Pupils take stage for Howard history lessons

Triadelphia Ridge 3rd-graders helped by high school students

January 29, 1999|By Nancy A. Youssef | Nancy A. Youssef,SUN STAFF

Despite the fact that Dr. Benjamin Carson is a world-renowned neurosurgeon, 8-year-old Hyder Al-Abed had never heard of his fellow Howard County resident. But by yesterday, Hyder, two of his classmates and his 15-year-old mentor were able to give the community a presentation about Carson's life and the impact he has had on the county.

The five children made up one of 34 groups of pupils who researched the history of Howard County and went on stage at Triadelphia Ridge Elementary School in Glenelg last night to showcase their work.

Triadelphia third-graders -- 126 of them -- were grouped with 34 neighboring 10th-grade mentors from Glenelg Country School to pick a piece of Howard history and give five-minute presentations using dioramas, graphs, posters and skits. The children created 34 lessons -- from Carson's life to the history of the Patuxent River.

Carson "wasn't good at school at first. But he decided to turn his life around, and eventually he was the best student in his class," said Hyder, whose group put together a poster and time line. "Now he is one of the best neurosurgeons in the world."

Another group tackled the Baltimore and Ohio railroad and used a skit and costumes to tell the history of how it was built.

"It cost 75 cents to ride, which was very expensive at that time," said Samantha Tomarchio, 8, who was wearing a gown meant to look like that of a passenger from the period. "It took an hour to go from Baltimore to Ellicott City.

Still another group used a diorama to show what Ellicott City's Main Street looked like in its early days.

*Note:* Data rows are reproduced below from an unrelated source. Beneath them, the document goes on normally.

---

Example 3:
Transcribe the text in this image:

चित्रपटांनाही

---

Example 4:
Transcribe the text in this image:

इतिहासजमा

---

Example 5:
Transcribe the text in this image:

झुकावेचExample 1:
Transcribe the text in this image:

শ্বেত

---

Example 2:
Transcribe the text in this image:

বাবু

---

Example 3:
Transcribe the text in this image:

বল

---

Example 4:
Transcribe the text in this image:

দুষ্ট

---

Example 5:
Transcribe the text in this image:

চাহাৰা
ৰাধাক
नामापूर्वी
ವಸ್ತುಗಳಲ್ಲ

There were trees in the background, said 15-year-old mentor Andrew Rabinowitz, because "it didn't have all the shops it does today."

Classes brought together

Yesterday's show was the culmination of work that began in early October, when their third-grade teacher, Lisa Larson, and Glenelg Country School teacher David Weeks decided to bring their classes together.

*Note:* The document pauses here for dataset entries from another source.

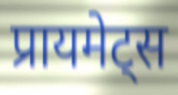
प्रायमेट्सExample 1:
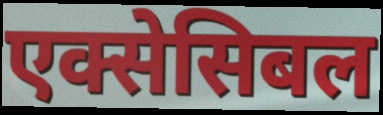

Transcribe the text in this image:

एक्सेसिबल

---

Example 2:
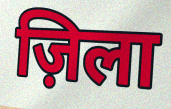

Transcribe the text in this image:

ज़िला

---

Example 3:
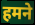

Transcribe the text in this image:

हमने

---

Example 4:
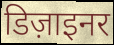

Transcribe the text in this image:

डिज़ाइनर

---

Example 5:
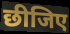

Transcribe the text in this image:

छीजिए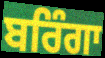
ਬਰਿੰਗਾ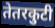
तेतरकुटी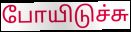
போயிடுச்சு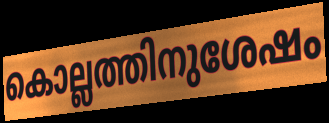
കൊല്ലത്തിനുശേഷം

"I wanted [my] students to work on their communications skills and help other students," said Weeks, who teaches at the private school's Service Learning Center. "The project gave the third-graders a chance to focus on one person, place or thing."

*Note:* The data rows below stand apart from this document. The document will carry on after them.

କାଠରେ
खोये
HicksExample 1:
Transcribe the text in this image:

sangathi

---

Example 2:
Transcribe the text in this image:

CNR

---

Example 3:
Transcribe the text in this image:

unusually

Said Larson: "Howard County history is part of the lesson plan. This way the children learn how to research, how to be responsible, how to be a good friend."

The mentors were assigned three to five children to work with and visited every 10 days to help develop the project, from picking a topic, to research to presentation.

The private school students taught the third-graders about research topics, presentation methods and speaking skills, but they ended up getting a few lessons of their own.

"The intelligence of the third-graders was really surprising," said Tae Strain, 15, whose group used a poster to tell the history of the Howard County Fair. "They taught me a lot about the fair."

`They taught me a lot'

Said Paul Turner, 15: "It reminds me a little of my childhood."

The third-graders said they liked learning from the mentors, saying it was a break from the norm.

"You are working with a teen-ager," said Fallon McCormick, 8, who played a conductor in the B&O Railroad skit. "It's like working with a big brother or sister. It's just a little easier."

Carson, reached by telephone yesterday, said he was pleased to be part of the show and hopes the children can see what he believes is the real lesson from his life.

"I want them to recognize that anyone with a normal amount of intelligence can go on to be what they want," he said. "For me, the most important thing you do is outside the operating room."